Pharmacist independent prescribing given go-ahead
Pharmacists with extra training will be able to prescribe from early next year
Pharmacists and extended formulary nurse prescribers are to be given the right to prescribe independently any licensed medicine for any condition, with the exception of Controlled Drugs, the Department of Health has announced.
Last week, Patricia Hewitt, Secretary of State for Health, said that responses to the consultation on independent prescribing (PJ, 5 March, p257) were overwhelmingly in favour of allowing appropriately qualified pharmacists and nurses to prescribe any licensed medicine for any condition. “This is very good news for patients who will benefit from quicker and more accessible services. It also demonstrates our confidence in nurses and pharmacists, and our wish to use their skills and professionalism to the full,” she said.
Commenting on the announcement, Gul Root, principal pharmaceutical officer at the DoH, said: “Independent prescribing by pharmacists from the full British National Formulary fully recognises pharmacists’ expertise in medicines and their clinical skills. We need to ensure that we deliver to patients a safe service within robust clinical governance arrangements, by pharmacists who are competent and well trained.”
The news has been received with little enthusiasm by members of the medical profession, with Paul Miller, chairman of the BMA’s consultants’ committee, commenting that it is “an irresponsible and dangerous move”.
Hemant Patel, President of the Royal Pharmaceutical Society, said that despite the concerns raised by the BMA, there is much support for this move. He described it as “a significant milestone in the development of pharmacy services”.
Sue Sharpe, chief executive of the Pharmaceutical Services Negotiating Committee, commented: “It is unfortunate that GP leaders are reacting so negatively.

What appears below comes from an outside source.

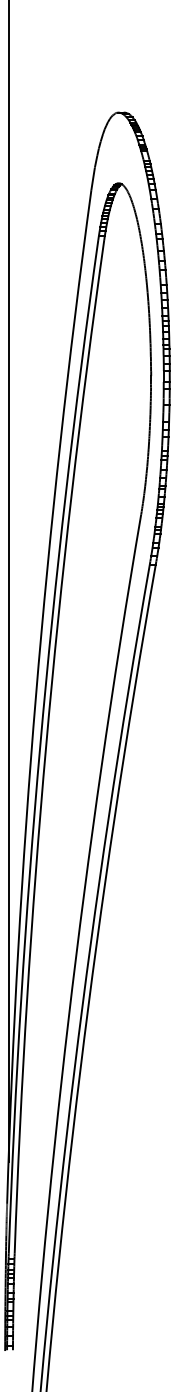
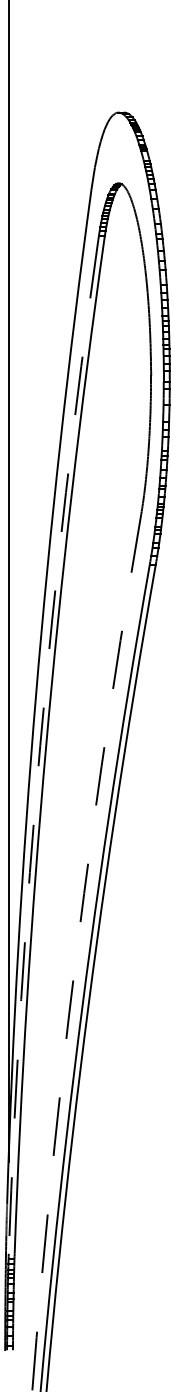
arc at (40, 745): solid -> dashed
arc at (76, 952): solid -> dashed
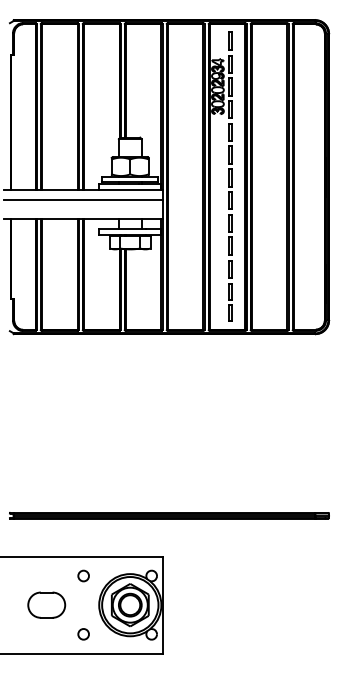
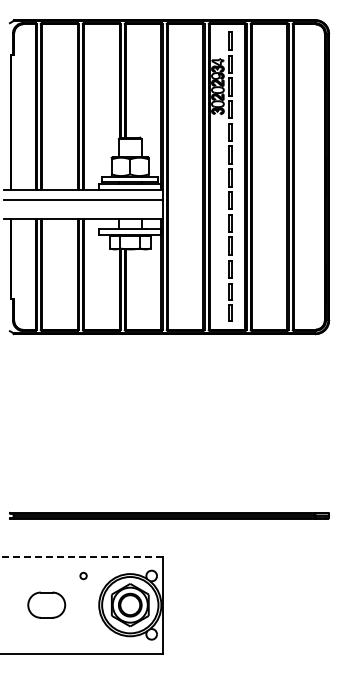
line at (81, 556): solid -> dashed
circle at (83, 575) size: 13x14 px -> 9x10 px
circle at (83, 634): present -> none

All professions should focus on working together to provide the best care for patients.” She added that independent prescribing will complement community pharmacy services being provided under the new contract, particularly support for long-term conditions.
The announcement builds on a number of prescribing initiatives in Scotland, according to Frank Owens, chairman of the Scottish Pharmaceutical General Council. “Pharmacists in all 176 pharmacies throughout Ayrshire & Arran and Tayside board areas already act as independent prescribers, providing treatment on the NHS for those patients suffering from common self-limiting illness. These latest proposals will give pharmacists providing this service access to a far greater range of medicines than at present.”

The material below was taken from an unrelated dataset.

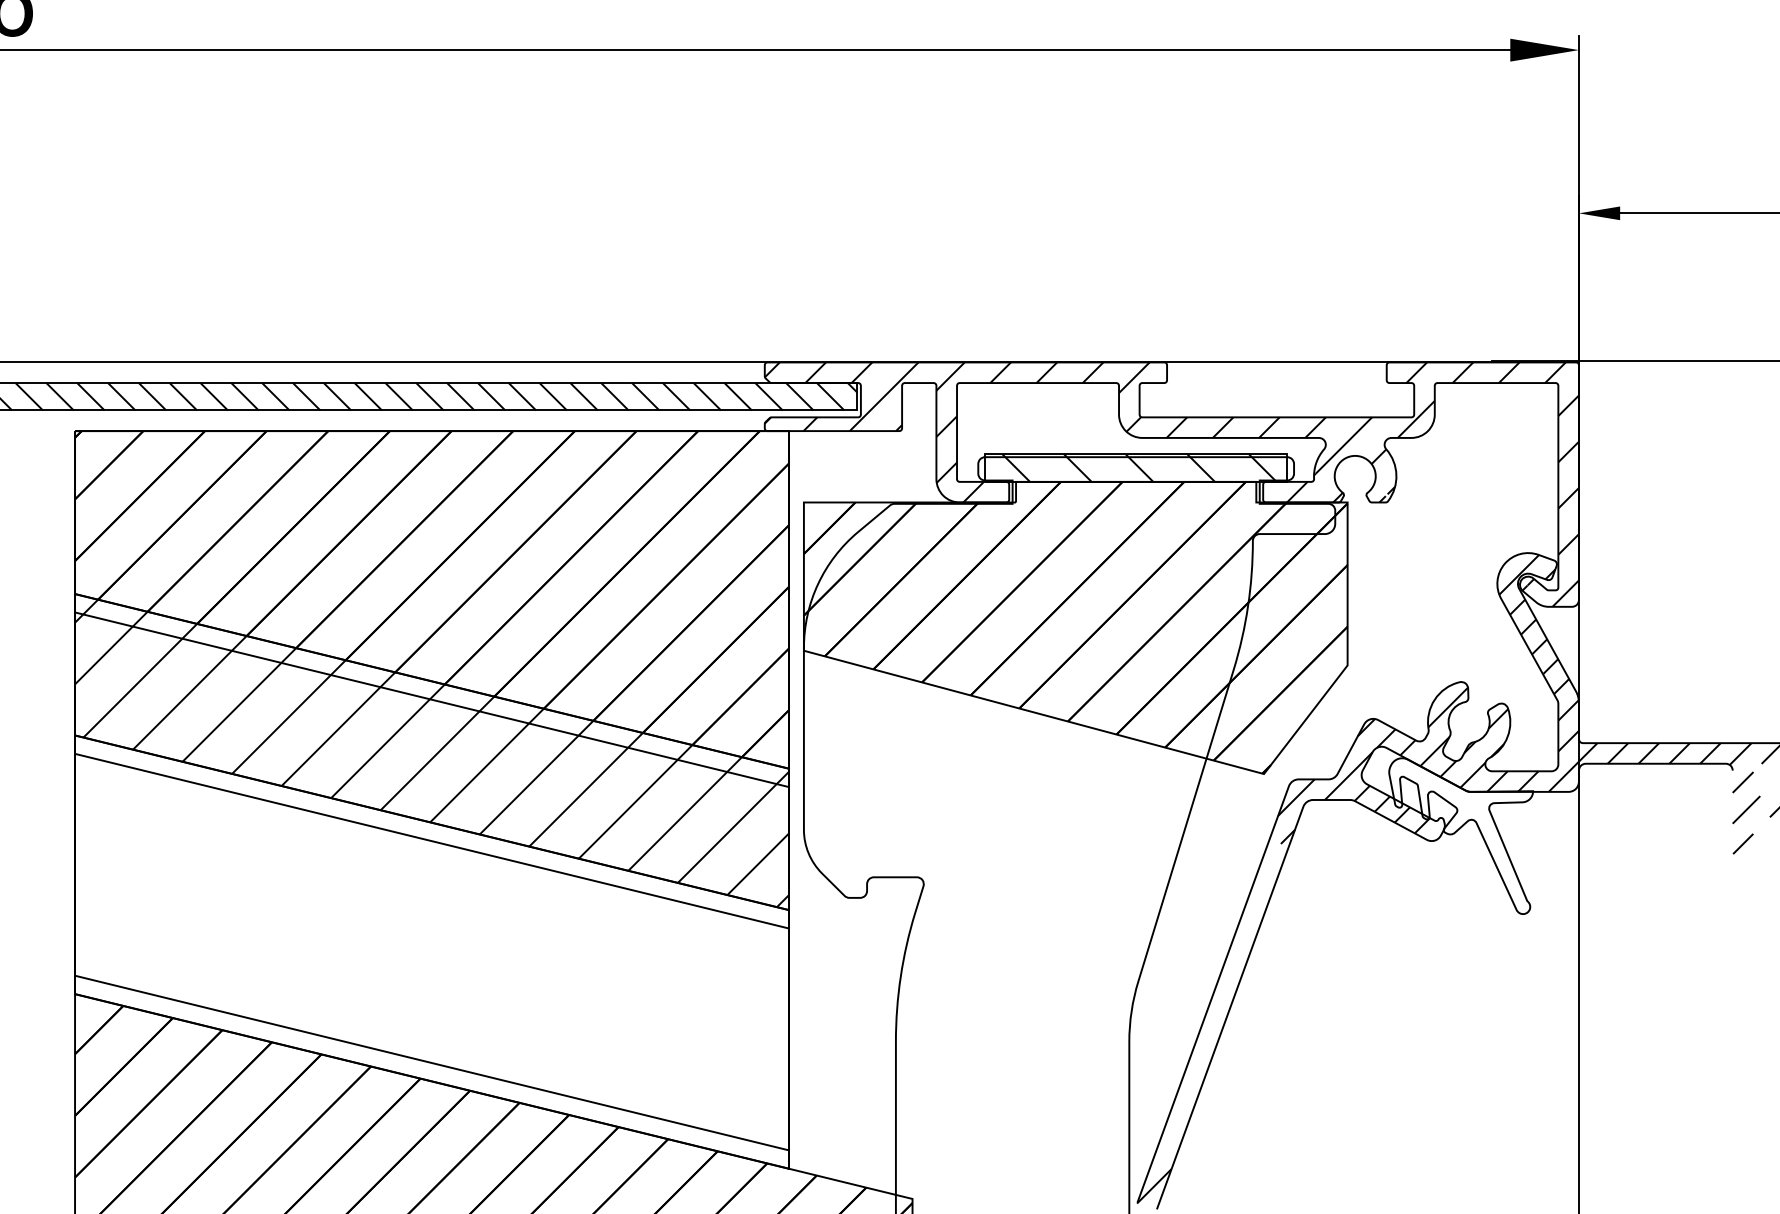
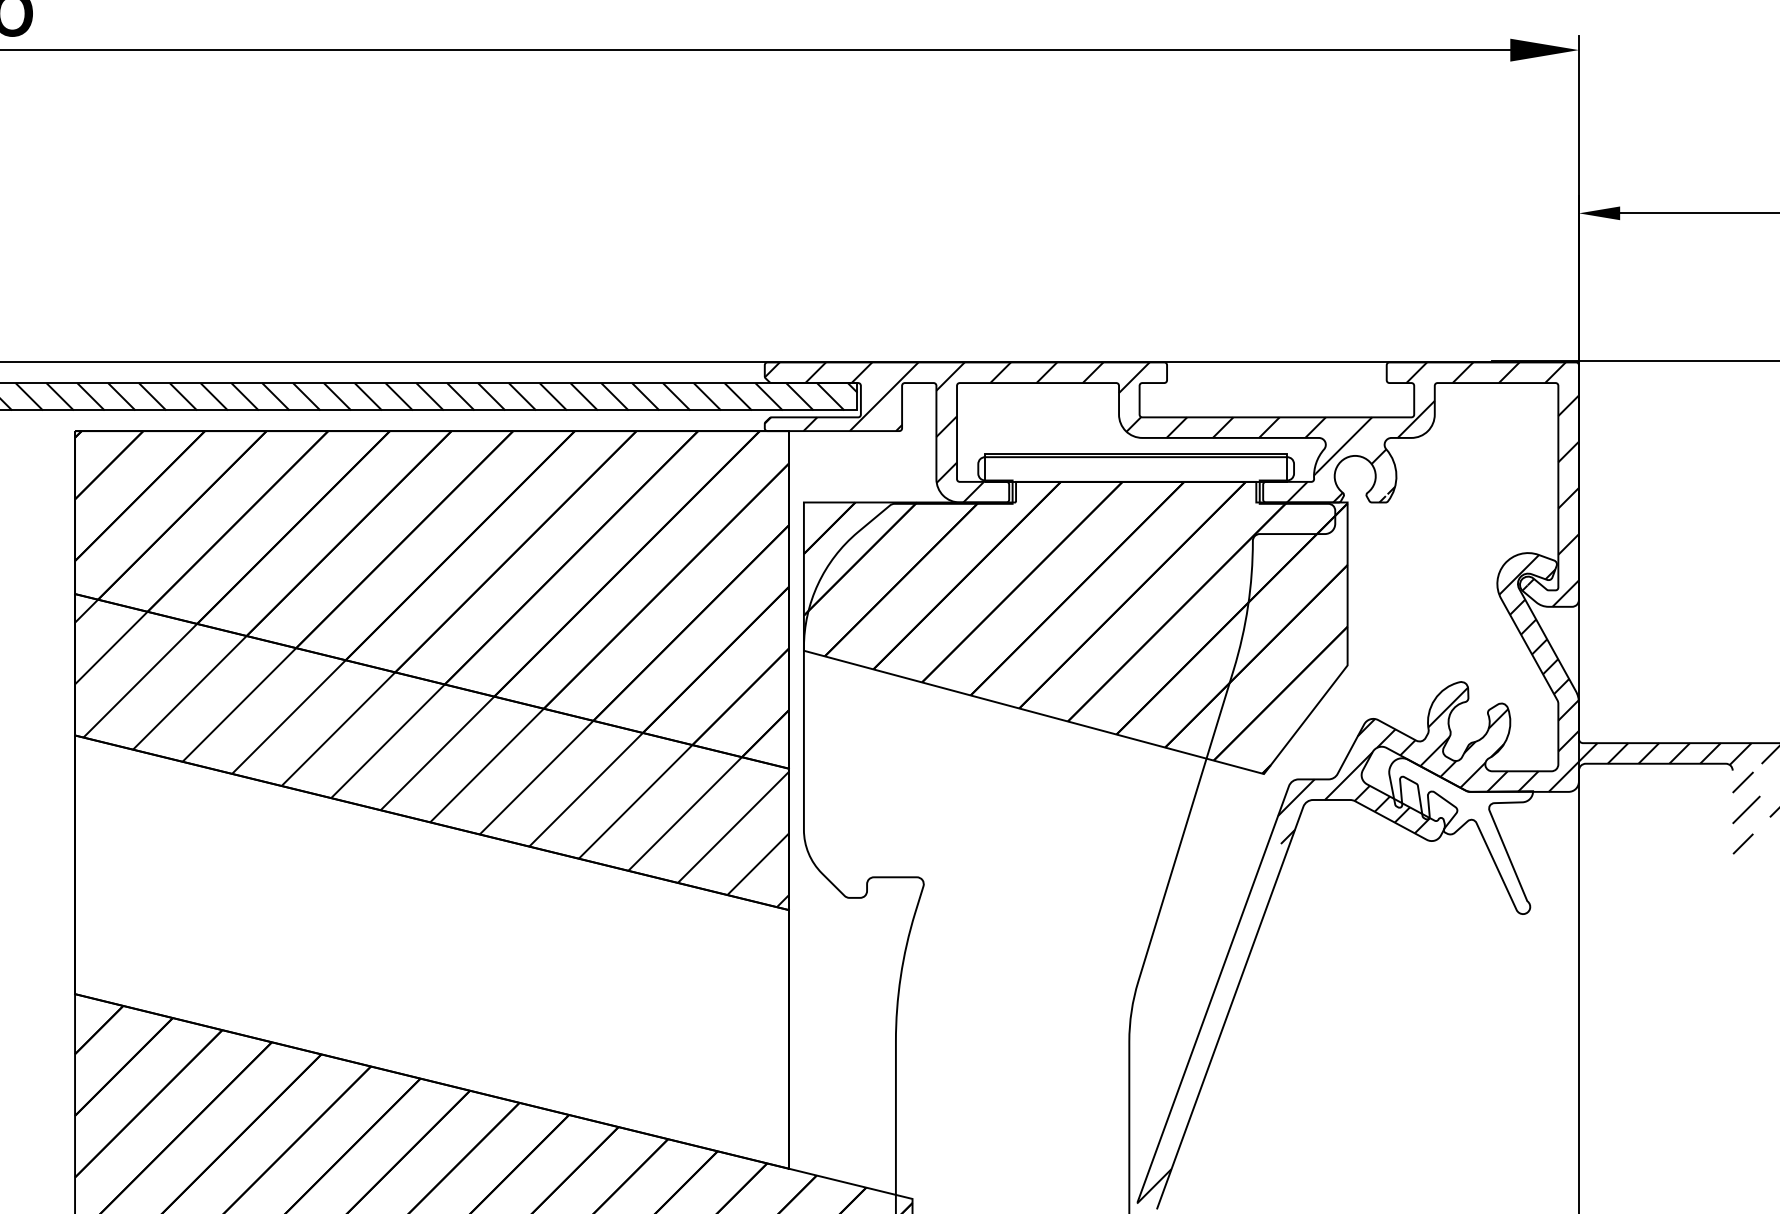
hatch at (1139, 467): present -> none
line at (431, 699): present -> none
line at (431, 840): present -> none
line at (431, 1062): present -> none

John D’Arcy, chief executive of the National Pharmacy Association, said: “As the health professionals who have spent most time during their training studying medicines, pharmacists are well placed to take on independent prescribing responsibilities.” He added that the NPA believes that independent prescribers must undergo comprehensive training and should only prescribe within their sphere of competency.
The Society will be reviewing pharmacists’ training needs but has yet to release details of the training that will be required to qualify as an independent prescriber.
Independent prescribers in hospital pharmacy should allow for redesign of services to benefit patients, according to Tony West, president of the Guild of Healthcare Pharmacists.
Medicines and NHS regulations will be amended so that suitably trained pharmacists can begin prescribing independently from spring 2006. Detailed guidance on its implementation will be published by the DoH closer to this date.